TamlynBuyer Info, Financing News

I have written about this in the past but it’s worth re-posting.  When you only look at the price you leave yourself open to actually paying more monthly and over the period of the loan.

The following is an excerpt from an article written by Jay Papasan of Keller Williams International.

The truth is even a 10 percent drop in home prices is nullified by a 1 percent increase in interest rates.

The figure below illustrates how this works for a $250,000 home purchase and the relative likelihood of each scenario.

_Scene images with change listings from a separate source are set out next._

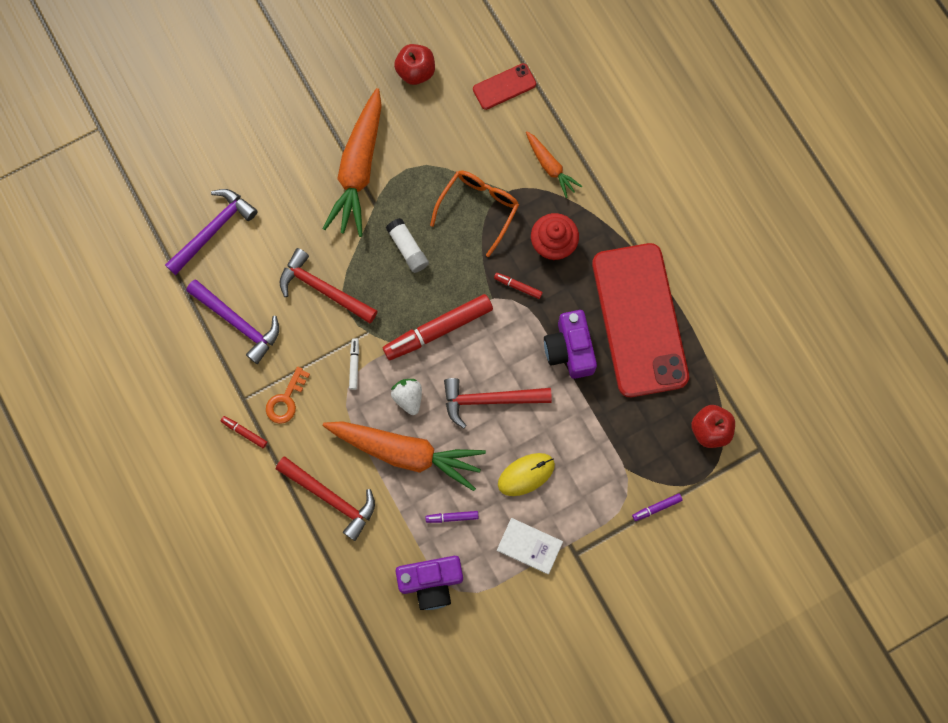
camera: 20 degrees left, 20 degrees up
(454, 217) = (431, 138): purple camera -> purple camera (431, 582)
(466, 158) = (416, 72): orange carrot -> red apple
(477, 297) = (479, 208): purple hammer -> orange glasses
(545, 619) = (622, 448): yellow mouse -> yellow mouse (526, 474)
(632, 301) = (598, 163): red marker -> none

To figure out which was a smarter bet–counting on home prices to fall further or interest rates to rise–our research department took the last ten years of monthly home price and mortgage interest rate data and ran the numbers to see which was more likely: an increase in mortgage rates or a further drop in home prices. Here’s what we found:

  1. A one percent increase in mortgage rates is ten times more likely to happen than a ten percent drop in home prices.
  2. A one percent rate increase more than offsets a ten percent reduction in home prices.
  3. When interest rates fall by one percent, the total interest paid is almost three times more than the interest savings from a ten percent drop in home prices.
  4. The probability of both happening at the same time is ridiculously small, and homeowners would still pay 15 percent more in interest over the life of the loan.

Interest rates have dominated the news in recent months as we’ve shattered record low after record low. Potential home buyers need to understand the positive financial impact low interest rates have on the cost of home ownership and the thousands of dollars that can be saved over the life of a typical mortgage loan. For those who can afford to buy, trade up, or invest, our current market presents a lifetime opportunity.